Apr 29, 2011

NPR selects Edward Schumacher-Matos as ombudsman

Edward Schumacher-Matos, a journalist, educator and columnist, is the new NPR ombudsman, the pubradio network announced today (April 29). He begins a three-year term on June 1.

Schumacher-Matos has been ombudsman for the Miami Herald since 2007. He founded Meximerica Media and Rumbo Newspapers in 2003, launching four Spanish-language daily newspapers in Houston, San Antonio, Austin and the Rio Grande Valley. He is also founding editor and associate publisher of Wall Street Journal Americas, the business newspaper's Spanish and Portuguese insert editions in Latin America, Spain and Portugal. Until recently he also wrote a syndicated column for the Washington Post.

Since January 2008, he has been at Harvard University as a Robert F. Kennedy visiting professor in Latin American studies; a Shorenstein Fellow on the press, politics and public policy; and a lecturer at the Kennedy School of Government.
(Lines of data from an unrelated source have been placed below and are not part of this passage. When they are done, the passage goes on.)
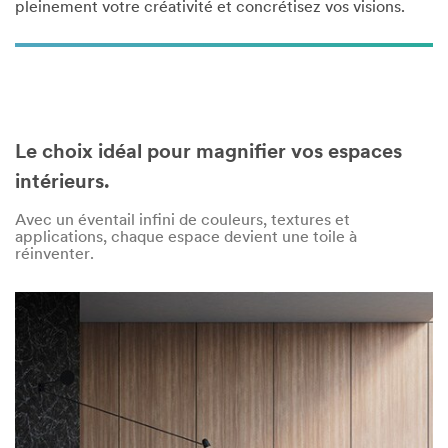
pleinement votre créativité et concrétisez vos visions.
Le choix idéal pour magnifier vos espaces
intérieurs.
Avec un éventail infini de couleurs, textures et
applications, chaque espace devient une toile à
réinventer.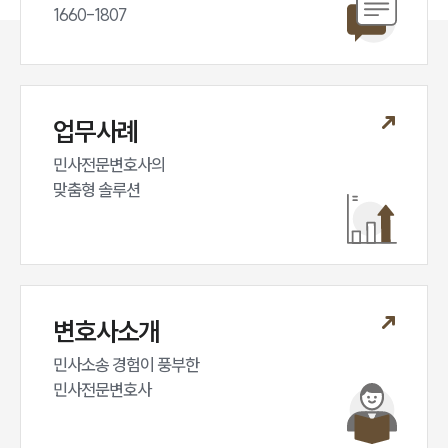
1660-1807
대륜법률상담예약
대륜법률상담예약
업무사례
민사전문변호사의

맞춤형 솔루션
변호사소개
민사소송 경험이 풍부한 

민사전문변호사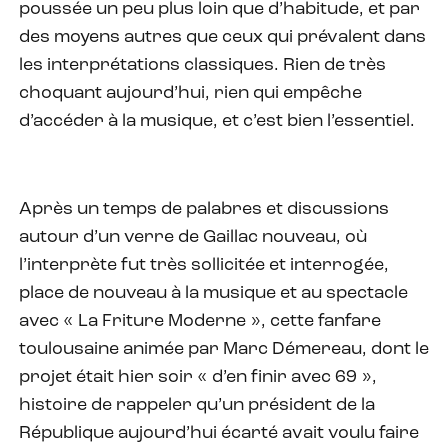
poussée un peu plus loin que d’habitude, et par
des moyens autres que ceux qui prévalent dans
les interprétations classiques. Rien de très
choquant aujourd’hui, rien qui empêche
d’accéder à la musique, et c’est bien l’essentiel.
Après un temps de palabres et discussions
autour d’un verre de Gaillac nouveau, où
l’interprète fut très sollicitée et interrogée,
place de nouveau à la musique et au spectacle
avec « La Friture Moderne », cette fanfare
toulousaine animée par Marc Démereau, dont le
projet était hier soir « d’en finir avec 69 »,
histoire de rappeler qu’un président de la
République aujourd’hui écarté avait voulu faire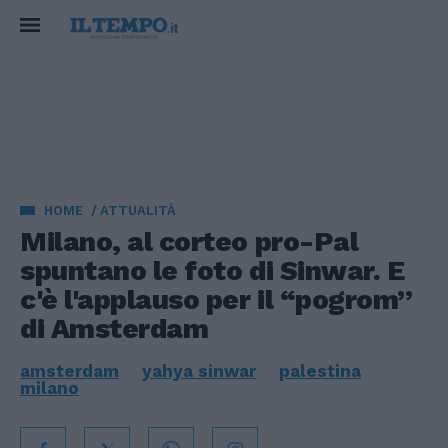
HOME
ATTUALITÀ
Milano, al corteo pro-Pal
spuntano le foto di Sinwar. E
c'è l'applauso per il “pogrom”
di Amsterdam
amsterdam
yahya sinwar
palestina
milano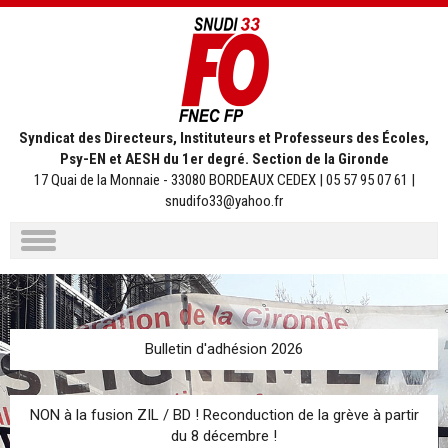
Syndicat des Directeurs, Instituteurs et Professeurs des Écoles,
Psy-EN et AESH du 1er degré. Section de la Gironde
17 Quai de la Monnaie - 33080 BORDEAUX CEDEX | 05 57 95 07 61 |
snudifo33@yahoo.fr
Aller
au
contenu
Bulletin d'adhésion 2026
NON à la fusion ZIL / BD ! Reconduction de la grève à partir
du 8 décembre !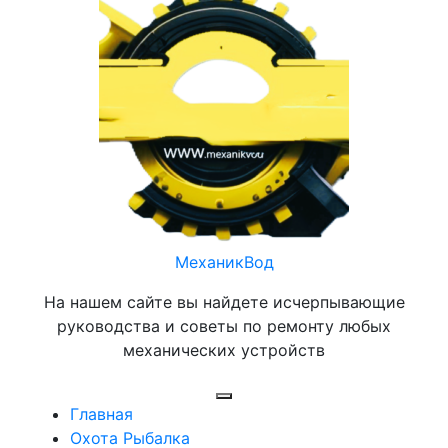
Перейти
к
содержимому
МеханикВод
На нашем сайте вы найдете исчерпывающие
руководства и советы по ремонту любых
механических устройств
Открыть
Главная
меню
Охота Рыбалка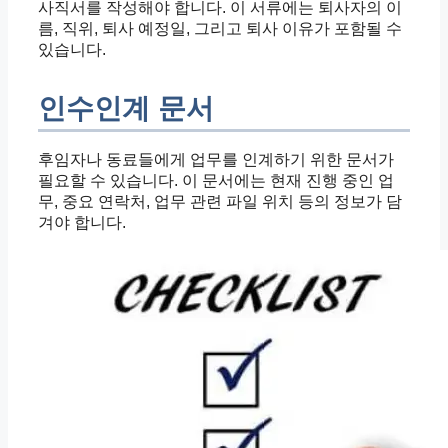
사직서를 작성해야 합니다. 이 서류에는 퇴사자의 이
름, 직위, 퇴사 예정일, 그리고 퇴사 이유가 포함될 수
있습니다.
인수인계 문서
후임자나 동료들에게 업무를 인계하기 위한 문서가
필요할 수 있습니다. 이 문서에는 현재 진행 중인 업
무, 중요 연락처, 업무 관련 파일 위치 등의 정보가 담
겨야 합니다.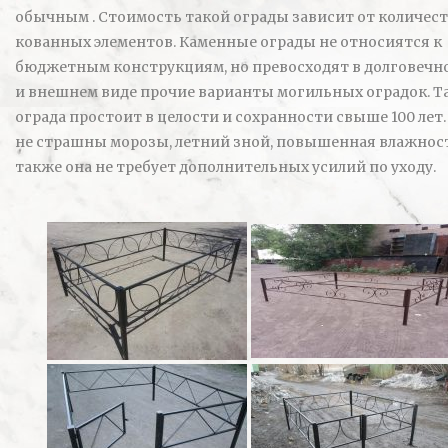
обычным . Стоимость такой ограды зависит от количес
кованных элементов. Каменные ограды не относиятся к
бюджетным конструкциям, но превосходят в долговечн
и внешнем виде прочие варианты могильных оградок. Т
ограда простоит в целости и сохранности свыше 100 лет.
не страшны морозы, летний зной, повышенная влажнос
также она не требует дополнительных усилий по уходу.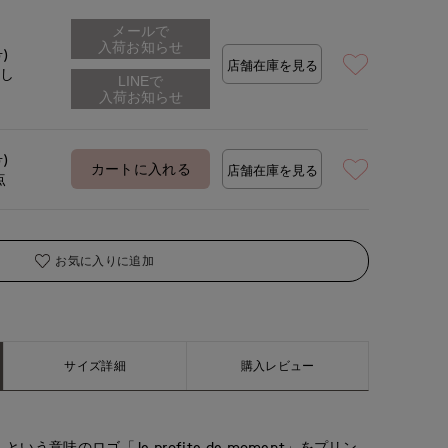
メールで
入荷お知らせ
号)
店舗在庫を見る
着用サイズ:09(M)
なし
号)
カートに入れる
店舗在庫を見る
点
お気に入りに追加
サイズ詳細
購入レビュー
う意味のロゴ「Je profite de moment」をプリン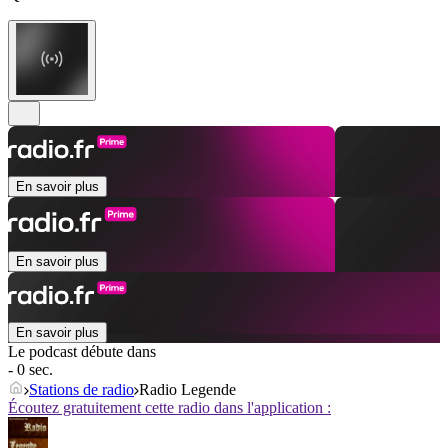
En savoir plus
En savoir plus
En savoir plus
Le podcast débute dans
- 0 sec.
Stations de radio
Radio Legende
Écoutez gratuitement cette radio dans l'application :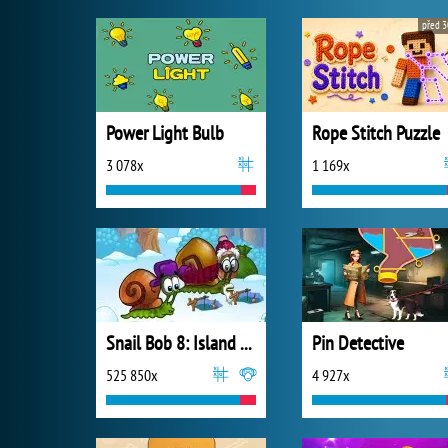
před 3
Power Light Bulb
Rope Stitch Puzzle
3 078x
1 169x
Snail Bob 8: Island Story
Pin Detective
525 850x
4 927x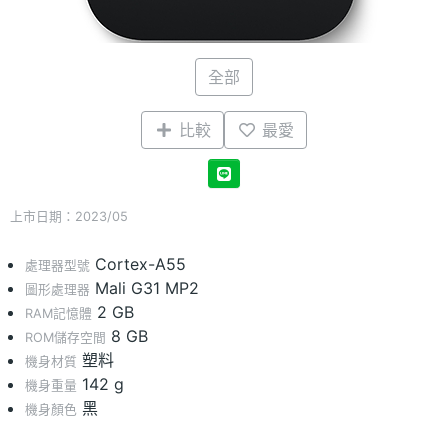
全部
比較
最愛
上市日期：2023/05
Cortex-A55
處理器型號
Mali G31 MP2
圖形處理器
2 GB
RAM記憶體
8 GB
ROM儲存空間
塑料
機身材質
142 g
機身重量
黑
機身顏色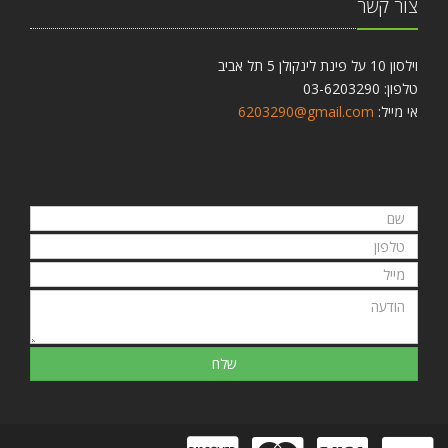
צור קשר
וילסון 10 על פינת לינקולן 5 תל אביב
טלפון: 03-6203290
אי מייל:
6203290@gmail.com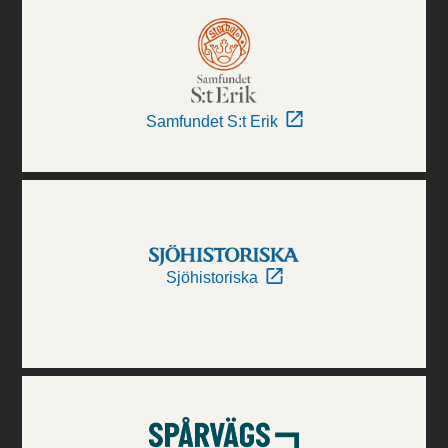
Samfundet S:t Erik
Sjöhistoriska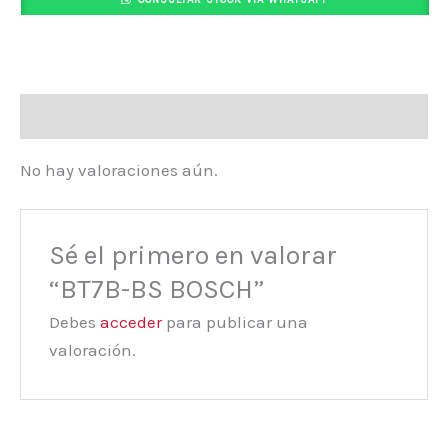
Valoraciones (0)
No hay valoraciones aún.
Sé el primero en valorar
“BT7B-BS BOSCH”
Debes
acceder
para publicar una
valoración.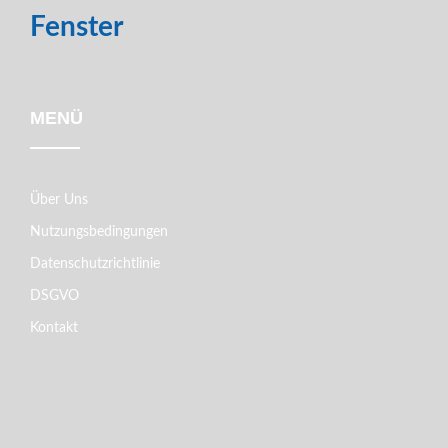
Fenster
MENÜ
Über Uns
Nutzungsbedingungen
Datenschutzrichtlinie
DSGVO
Kontakt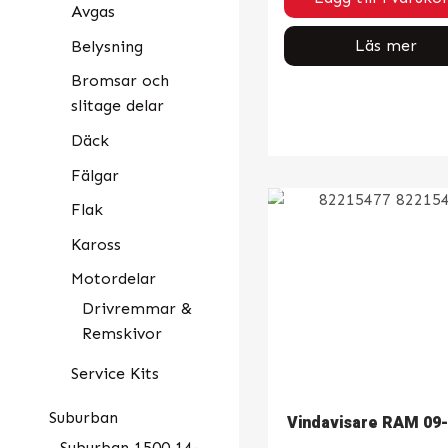
Avgas
Läs mer
Belysning
Bromsar och
slitage delar
Däck
Fälgar
Flak
Kaross
Motordelar
Drivremmar &
Remskivor
Service Kits
Suburban
Vindavisare RAM 09
Suburban 1500 14-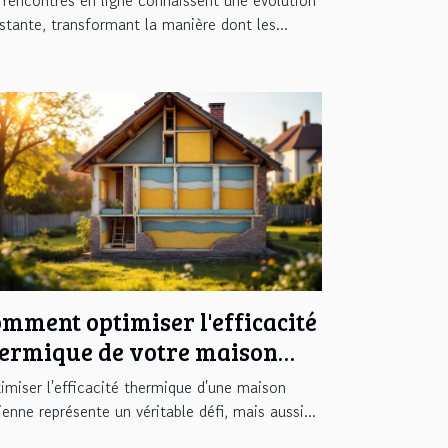
stante, transformant la manière dont les...
mment optimiser l'efficacité
ermique de votre maison
cienne ?
imiser l'efficacité thermique d'une maison
ienne représente un véritable défi, mais aussi...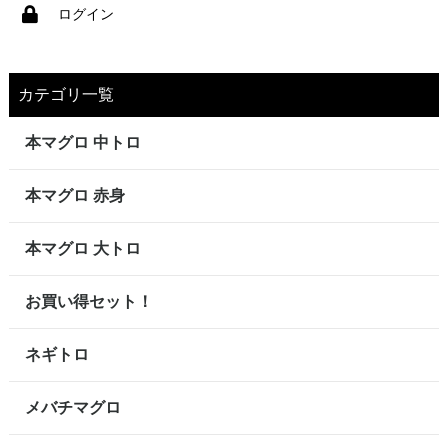
ログイン
カテゴリ一覧
本マグロ 中トロ
本マグロ 赤身
本マグロ 大トロ
お買い得セット！
ネギトロ
メバチマグロ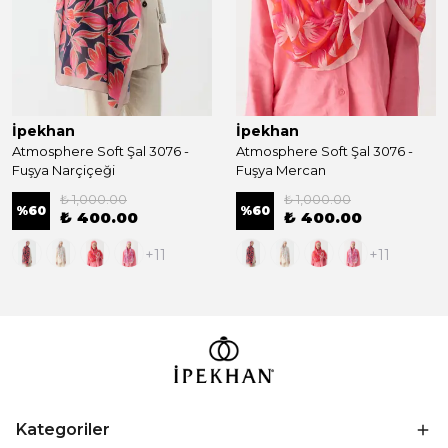
İpekhan
İpekhan
Atmosphere Soft Şal 3076 -
Atmosphere Soft Şal 3076 -
Fuşya Narçiçeği
Fuşya Mercan
₺ 1,000.00
₺ 1,000.00
%
60
%
60
₺ 400.00
₺ 400.00
+11
+11
Kategoriler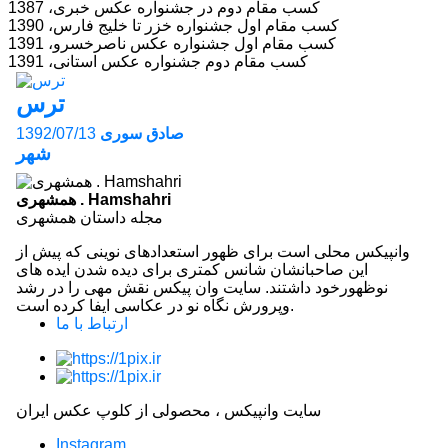
کسب مقام دوم در جشنواره عکس خبری، 1387
کسب مقام اول جشنواره خزر تا خلیج فارس، 1390
کسب مقام اول جشنواره عکس ناصرخسرو، 1391
کسب مقام دوم جشنواره عکس استانی، 1391
ترس
صادق سوری
1392/07/13
شهر
همشهری . Hamshahri
مجله داستان همشهری
وانپیکس محلی است برای ظهور استعدادهای نوینی که پیش از
این صاحبانشان شانس کمتری برای دیده شدن ایده های
نوظهورخود داشتند. سایت وان پیکس نقش مهی را در رشد
وپرورش نگاه نو در عکاسی ایفا کرده است.
ارتباط با ما
سایت وانپیکس ، محصولی از کلوپ عکس ایران
Instagram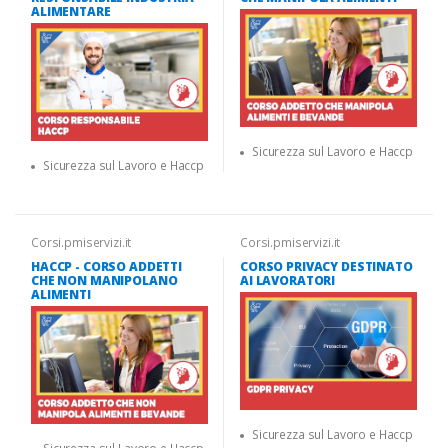
ALIMENTARE
Sicurezza sul Lavoro e Haccp
Sicurezza sul Lavoro e Haccp
Corsi.pmiservizi.it
Corsi.pmiservizi.it
HACCP - CORSO ADDETTI
CORSO PRIVACY DESTINATO
CHE NON MANIPOLANO
AI LAVORATORI
ALIMENTI
Sicurezza sul Lavoro e Haccp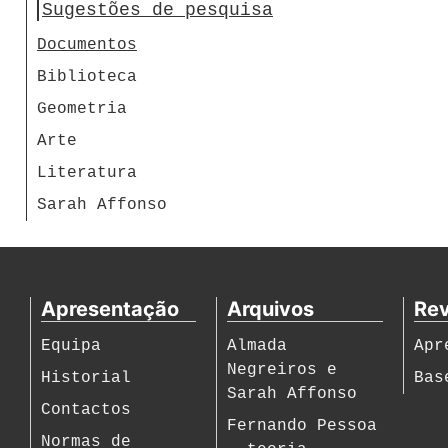
Sugestões de pesquisa
Documentos
Biblioteca
Geometria
Arte
Literatura
Sarah Affonso
Apresentação
Arquivos
Rev
Equipa
Almada
Apr
Negreiros e
Historial
Bas
Sarah Affonso
Contactos
Fernando Pessoa
Normas de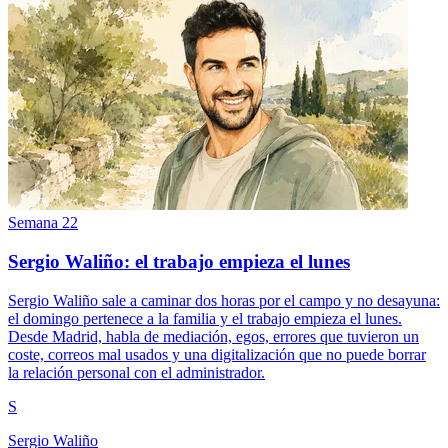
Semana 22
Sergio Waliño: el trabajo empieza el lunes
Sergio Waliño sale a caminar dos horas por el campo y no desayuna:
el domingo pertenece a la familia y el trabajo empieza el lunes.
Desde Madrid, habla de mediación, egos, errores que tuvieron un
coste, correos mal usados y una digitalización que no puede borrar
la relación personal con el administrador.
S
Sergio Waliño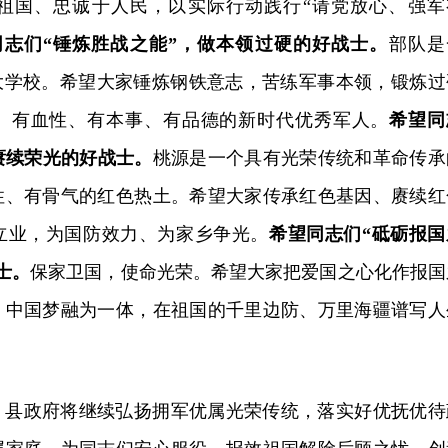
祖国、忠诚于人民，以实际行动践行“请党放心、强军
同志们“锤炼胜战之能”，做本领过硬的好战士。
部队是
所大学校。希望大家锤炼钢铁意志，苦练军事本领，锻炼过
、有血性、有本事、有品德的新时代优秀军人。
希望同
赓续荣光的好战士。
桃源是一个具有光荣传统和革命传承
性、有骨气的红色热土。希望大家传承红色基因、赓续红
立业，为国防效力、为家乡争光。
希望同志们“砥砺报国
士。
保家卫国，使命光荣。希望大家把爱国之心化作报国
、中国梦融为一体，在祖国的千里边防、万里海疆谱写人
、县政府将继续弘扬拥军优属光荣传统，落实好优抚优待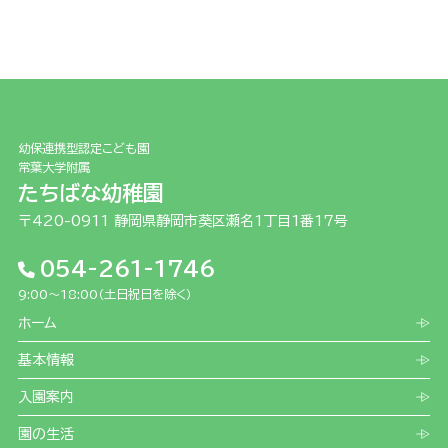
幼保連携型認定こども園
常葉大学附属
たちばな幼稚園
〒420-0911 静岡県静岡市葵区瀬名1丁目1番17号
054-261-1746
9:00～18:00（土日祝日を除く）
ホーム
基本情報
入園案内
園の生活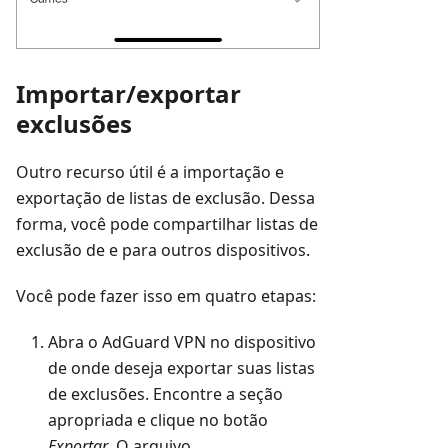
Importar/exportar
exclusões
Outro recurso útil é a importação e
exportação de listas de exclusão. Dessa
forma, você pode compartilhar listas de
exclusão de e para outros dispositivos.
Você pode fazer isso em quatro etapas:
Abra o AdGuard VPN no dispositivo
de onde deseja exportar suas listas
de exclusões. Encontre a seção
apropriada e clique no botão
Exportar
. O arquivo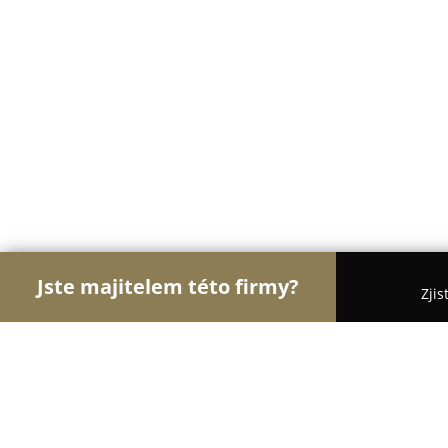
Jste majitelem této firmy?
Zjis
Orlové Cestovního Ruchu
Penziony, Cestovní Ka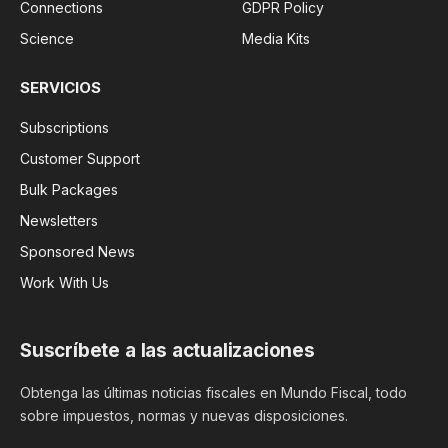
Connections
GDPR Policy
Science
Media Kits
SERVICIOS
Subscriptions
Customer Support
Bulk Packages
Newsletters
Sponsored News
Work With Us
Suscríbete a las actualizaciones
Obtenga las últimas noticias fiscales en Mundo Fiscal, todo
sobre impuestos, normas y nuevas disposiciones.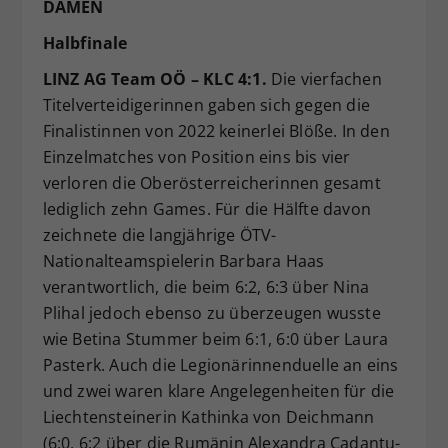
DAMEN
Halbfinale
LINZ AG Team OÖ – KLC 4:1.
Die vierfachen
Titelverteidigerinnen gaben sich gegen die
Finalistinnen von 2022 keinerlei Blöße. In den
Einzelmatches von Position eins bis vier
verloren die Oberösterreicherinnen gesamt
lediglich zehn Games. Für die Hälfte davon
zeichnete die langjährige ÖTV-
Nationalteamspielerin Barbara Haas
verantwortlich, die beim 6:2, 6:3 über Nina
Plihal jedoch ebenso zu überzeugen wusste
wie Betina Stummer beim 6:1, 6:0 über Laura
Pasterk. Auch die Legionärinnenduelle an eins
und zwei waren klare Angelegenheiten für die
Liechtensteinerin Kathinka von Deichmann
(6:0, 6:2 über die Rumänin Alexandra Cadantu-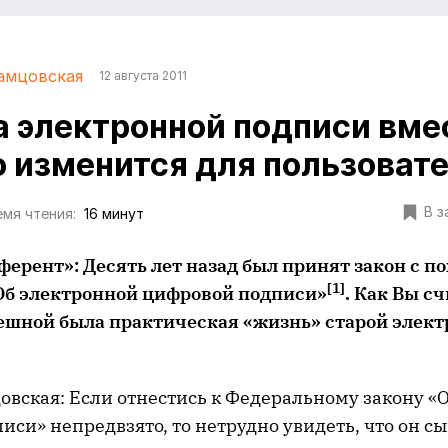
амцовская
12 августа 2011
а электронной подписи вме
о изменится для пользоват
В з
мя чтения:
16 минут
ферент»: Десять лет назад был принят закон с п
[1]
Об электронной цифровой подписи»
. Как Вы сч
ешной была практическая «жизнь» старой элек
овская: Если отнестись к Федеральному закону «
си» непредвзято, то нетрудно увидеть, что он с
Schumacher-Matos succeeds Alicia Shepard, NPR’s ombudsman since October 2007. She agreed to extend her two-year appointment in 2009.

Senate in South Carolina stands up to governor for pubcasting funding

The South Carolina Senate is fighting Gov. Nikki Haley's move to defund public broadcasting in the state, reports The State newspaper. The GOP-controlled Senate on Thursday (April 28) approved a measure 25-18 that uses general funds to pay for South Carolina ETV. It's part of the debate over the state's $5.8 billion spending plan for the next fiscal year. The governor also replaced the entire public broadcasting board last month.

NPR's succession plan put Slocum at the top

When NPR general counsel Joyce Slocum took over after Vivian Schiller's March departure, "the move was sudden, but not unscripted," notes In 2009 NPR’s board of directors drew up a succession plan that designated Slocum as the replacement if Schiller left unexpectedly. Carol Cartwright, vice-chair of NPR’s board, says one of the main attractions was that Slocum didn't want the job. “We did not want an interim c.e.o. who would be actively pursuing the role on a permanent basis,” Cartwright says.